Mucor griseo-ochraceus Naumov - Mater. Mikol. Fitopat. Ross. 1 : 9. 1915.
Mucor murorum Naumov - Mater. Mikol. Fitopat. Ross. 1: 11. 1915.
Mucor coprophilus Povah - Bull. Torrey bot. Club 44: 297. 1917.
Mucor mucedo L. ex Fr. f. dependens Burgeff - Z. Bot. 12: 3. 1920 - Mucor dependens (Burgeff) Burgeff - Bot.

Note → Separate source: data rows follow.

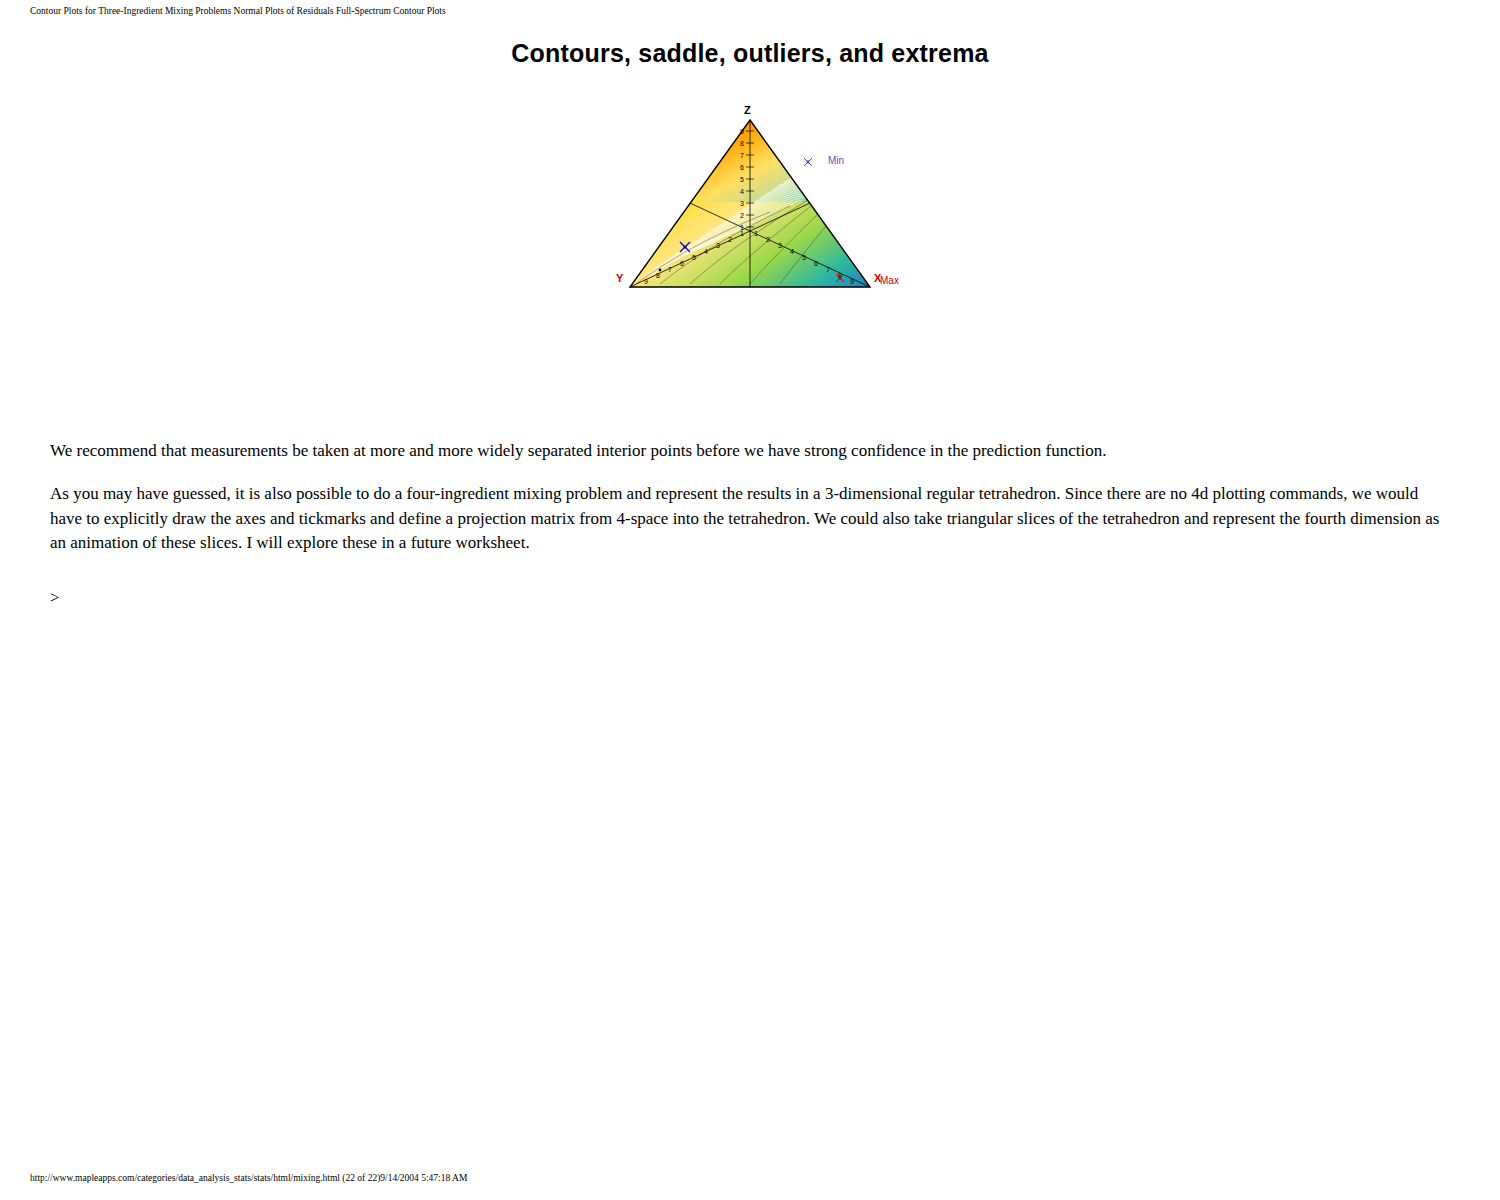Contour Plots for Three-Ingredient Mixing Problems Normal Plots of Residuals Full-Spectrum Contour Plots
Contours, saddle, outliers, and extrema
9 8 7 6 5 4 3 2 1 9 8 7 6 5 4 3 2 1 9 8 7 6 5 4 3 2 1 Z Y X Min Max
We recommend that measurements be taken at more and more widely separated interior points before we have strong confidence in the prediction function.
As you may have guessed, it is also possible to do a four-ingredient mixing problem and represent the results in a 3-dimensional regular tetrahedron. Since there are no 4d plotting commands, we would have to explicitly draw the axes and tickmarks and define a projection matrix from 4-space into the tetrahedron. We could also take triangular slices of the tetrahedron and represent the fourth dimension as an animation of these slices. I will explore these in a future worksheet.
>
http://www.mapleapps.com/categories/data_analysis_stats/stats/html/mixing.html (22 of 22)9/14/2004 5:47:18 AM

Abb. 4: 17. 1924.
Mucor murorum Naumov var. macrosporus, var. robustus, var. rufescens, var. coloratus Naumov - Opredelitel' Mukorovykh (Mucorales), Ed. 2, pp. 50, 51. 1935.
Mucor murorum Naumov var. bitabulatus Pidoplichko & Milko - Atlas mucoral'nykh gribov, p. 80. 1971.
The following description is of CBS 640.67 on beerwort agar at 20°C, in darkness.
Colony up to 25 mm in height, Drab-Gray, aromatic, composed of a sparse layer of tall, usually simple sporangiophores and a well developed layer of short, repeatedly branched sporangiophores; tall sporangiophores up to 40 µm in diam. usually unbranched or with few secondary branches, though large branches infrequently occur, at first with numerous adhering droplets, bearing sporangia up to 250 µm in diam., brownish grey at maturity, with deliquescent spiny walls; columellae obovoid to ellipsoidal, up to 160 x 125 µm, with or without reddish-brownish contents; the sporangia that are supported by the short sporangiophores are slightly darker in colour, have persistent spiny walls and are variable in size; the columellae found in the under-region are cylindrical ellipsoidal or, rarely, campanulate, up to 85 x 53 µm, with reddish-brownish contents; sporangiospores cylindrical-ellipsoidal, broadly ellipsoidal, 10.5-13.5 x 5.7-7.5 µm, or subspherical, 8-9 µm in diam., thick-walled, with more or less 'cloudy' granular contents; zygospores [CBS 640.67 (-) x CBS 144.24 (+), on beerwort agar at 15°C] globose to compressed between suspensors, up to 250 x 200 µm, with warty protuberances up to 15 µm in length; suspensors equal or nearly so, swollen and then constricted at the attachment to the zygospore or without a swelling, yellowish to brownish.
Influence of temperature: at 30°C no growth, at 25-5°C growth and sporulation. At 15°C and below recurved short sporangiophores occur, the columellae are narrow cylindrical-ellipsoidal and the sporangiospores tend to be larger.
Influence of light: cultures grown in daylight at 20°C produced hardly any short sporangiophores or none, but tall unbranched sporangiophores only. Simultaneous cultures in darkness produced a dense layer of short sporangiophores intermingled with rather few tall sporangiophores. Light-cultures were yellowish-brownish in colour; yellowish spots occurred on the tall sporangiophores; only few sporangiophores were covered with droplets.
Influence of medium: on cherry agar and on acid beerwort agar (pH 4) linear growth slow; on SMA at 20°C in darkness, colony Light Grayish Olive, tall unbranched sporangiophores rare.